**Work to complete:** Word for word, restate every entry that follows.

**Stored data entries:**
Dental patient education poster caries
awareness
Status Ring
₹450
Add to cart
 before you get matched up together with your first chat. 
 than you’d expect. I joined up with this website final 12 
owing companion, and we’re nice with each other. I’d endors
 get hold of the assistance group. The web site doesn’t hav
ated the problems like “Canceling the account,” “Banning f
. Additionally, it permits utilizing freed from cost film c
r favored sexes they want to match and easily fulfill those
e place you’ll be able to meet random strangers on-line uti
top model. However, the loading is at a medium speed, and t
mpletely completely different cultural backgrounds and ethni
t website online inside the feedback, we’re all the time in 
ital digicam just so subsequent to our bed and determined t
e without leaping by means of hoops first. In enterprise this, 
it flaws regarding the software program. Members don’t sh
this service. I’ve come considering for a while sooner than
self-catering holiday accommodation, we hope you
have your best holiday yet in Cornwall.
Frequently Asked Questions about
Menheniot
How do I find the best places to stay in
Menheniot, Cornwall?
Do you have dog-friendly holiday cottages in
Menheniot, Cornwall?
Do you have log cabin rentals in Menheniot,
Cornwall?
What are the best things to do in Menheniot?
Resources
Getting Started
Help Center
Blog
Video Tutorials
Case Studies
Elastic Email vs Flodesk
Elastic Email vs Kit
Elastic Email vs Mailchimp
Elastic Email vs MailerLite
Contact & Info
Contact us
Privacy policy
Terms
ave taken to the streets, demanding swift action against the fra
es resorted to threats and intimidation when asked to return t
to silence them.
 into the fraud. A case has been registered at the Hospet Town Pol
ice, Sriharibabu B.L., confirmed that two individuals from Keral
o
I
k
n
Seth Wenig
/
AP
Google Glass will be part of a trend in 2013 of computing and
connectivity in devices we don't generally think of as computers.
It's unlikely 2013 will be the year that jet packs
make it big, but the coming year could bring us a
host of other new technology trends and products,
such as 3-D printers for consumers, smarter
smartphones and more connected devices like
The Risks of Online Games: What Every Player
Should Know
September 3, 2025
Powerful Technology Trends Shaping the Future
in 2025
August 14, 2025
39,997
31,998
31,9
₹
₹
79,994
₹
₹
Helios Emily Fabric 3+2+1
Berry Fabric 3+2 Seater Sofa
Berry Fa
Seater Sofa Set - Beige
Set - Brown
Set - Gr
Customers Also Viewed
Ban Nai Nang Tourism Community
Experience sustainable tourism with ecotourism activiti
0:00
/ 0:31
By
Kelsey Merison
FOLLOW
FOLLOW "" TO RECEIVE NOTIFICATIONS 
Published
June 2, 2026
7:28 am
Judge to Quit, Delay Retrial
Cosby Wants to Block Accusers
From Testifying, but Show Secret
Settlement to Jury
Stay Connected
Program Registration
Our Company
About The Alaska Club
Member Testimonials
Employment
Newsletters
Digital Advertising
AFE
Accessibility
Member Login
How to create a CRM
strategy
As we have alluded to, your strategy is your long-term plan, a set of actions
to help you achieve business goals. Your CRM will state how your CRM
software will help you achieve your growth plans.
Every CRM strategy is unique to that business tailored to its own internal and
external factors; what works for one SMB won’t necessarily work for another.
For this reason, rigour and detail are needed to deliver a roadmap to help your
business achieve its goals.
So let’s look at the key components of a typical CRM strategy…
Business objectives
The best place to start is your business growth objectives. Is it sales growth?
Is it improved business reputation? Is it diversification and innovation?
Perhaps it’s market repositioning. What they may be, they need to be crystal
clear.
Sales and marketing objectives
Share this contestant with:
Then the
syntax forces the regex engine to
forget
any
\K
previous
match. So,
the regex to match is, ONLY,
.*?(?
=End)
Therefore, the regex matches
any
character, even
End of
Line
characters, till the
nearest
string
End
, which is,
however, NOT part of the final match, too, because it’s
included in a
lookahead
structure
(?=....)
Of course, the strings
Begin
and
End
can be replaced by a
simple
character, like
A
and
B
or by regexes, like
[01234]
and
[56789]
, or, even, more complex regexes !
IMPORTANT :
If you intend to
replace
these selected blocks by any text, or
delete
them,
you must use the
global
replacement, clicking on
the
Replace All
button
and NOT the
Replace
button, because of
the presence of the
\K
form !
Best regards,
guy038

**Reply to the exercise:**
Dental patient education poster caries
awareness
Status Ring
₹450
Add to cart
 before you get matched up together with your first chat. 
 than you’d expect. I joined up with this website final 12 
owing companion, and we’re nice with each other. I’d endors
 get hold of the assistance group. The web site doesn’t hav
ated the problems like “Canceling the account,” “Banning f
. Additionally, it permits utilizing freed from cost film c
r favored sexes they want to match and easily fulfill those
e place you’ll be able to meet random strangers on-line uti
top model. However, the loading is at a medium speed, and t
mpletely completely different cultural backgrounds and ethni
t website online inside the feedback, we’re all the time in 
ital digicam just so subsequent to our bed and determined t
e without leaping by means of hoops first. In enterprise this, 
it flaws regarding the software program. Members don’t sh
this service. I’ve come considering for a while sooner than
self-catering holiday accommodation, we hope you
have your best holiday yet in Cornwall.
Frequently Asked Questions about
Menheniot
How do I find the best places to stay in
Menheniot, Cornwall?
Do you have dog-friendly holiday cottages in
Menheniot, Cornwall?
Do you have log cabin rentals in Menheniot,
Cornwall?
What are the best things to do in Menheniot?
Resources
Getting Started
Help Center
Blog
Video Tutorials
Case Studies
Elastic Email vs Flodesk
Elastic Email vs Kit
Elastic Email vs Mailchimp
Elastic Email vs MailerLite
Contact & Info
Contact us
Privacy policy
Terms
ave taken to the streets, demanding swift action against the fra
es resorted to threats and intimidation when asked to return t
to silence them.
 into the fraud. A case has been registered at the Hospet Town Pol
ice, Sriharibabu B.L., confirmed that two individuals from Keral
o
I
k
n
Seth Wenig
/
AP
Google Glass will be part of a trend in 2013 of computing and
connectivity in devices we don't generally think of as computers.
It's unlikely 2013 will be the year that jet packs
make it big, but the coming year could bring us a
host of other new technology trends and products,
such as 3-D printers for consumers, smarter
smartphones and more connected devices like
The Risks of Online Games: What Every Player
Should Know
September 3, 2025
Powerful Technology Trends Shaping the Future
in 2025
August 14, 2025
39,997
31,998
31,9
₹
₹
79,994
₹
₹
Helios Emily Fabric 3+2+1
Berry Fabric 3+2 Seater Sofa
Berry Fa
Seater Sofa Set - Beige
Set - Brown
Set - Gr
Customers Also Viewed
Ban Nai Nang Tourism Community
Experience sustainable tourism with ecotourism activiti
0:00
/ 0:31
By
Kelsey Merison
FOLLOW
FOLLOW "" TO RECEIVE NOTIFICATIONS 
Published
June 2, 2026
7:28 am
Judge to Quit, Delay Retrial
Cosby Wants to Block Accusers
From Testifying, but Show Secret
Settlement to Jury
Stay Connected
Program Registration
Our Company
About The Alaska Club
Member Testimonials
Employment
Newsletters
Digital Advertising
AFE
Accessibility
Member Login
How to create a CRM
strategy
As we have alluded to, your strategy is your long-term plan, a set of actions
to help you achieve business goals. Your CRM will state how your CRM
software will help you achieve your growth plans.
Every CRM strategy is unique to that business tailored to its own internal and
external factors; what works for one SMB won’t necessarily work for another.
For this reason, rigour and detail are needed to deliver a roadmap to help your
business achieve its goals.
So let’s look at the key components of a typical CRM strategy…
Business objectives
The best place to start is your business growth objectives. Is it sales growth?
Is it improved business reputation? Is it diversification and innovation?
Perhaps it’s market repositioning. What they may be, they need to be crystal
clear.
Sales and marketing objectives
Share this contestant with:
Then the
syntax forces the regex engine to
forget
any
\K
previous
match. So,
the regex to match is, ONLY,
.*?(?
=End)
Therefore, the regex matches
any
character, even
End of
Line
characters, till the
nearest
string
End
, which is,
however, NOT part of the final match, too, because it’s
included in a
lookahead
structure
(?=....)
Of course, the strings
Begin
and
End
can be replaced by a
simple
character, like
A
and
B
or by regexes, like
[01234]
and
[56789]
, or, even, more complex regexes !
IMPORTANT :
If you intend to
replace
these selected blocks by any text, or
delete
them,
you must use the
global
replacement, clicking on
the
Replace All
button
and NOT the
Replace
button, because of
the presence of the
\K
form !
Best regards,
guy038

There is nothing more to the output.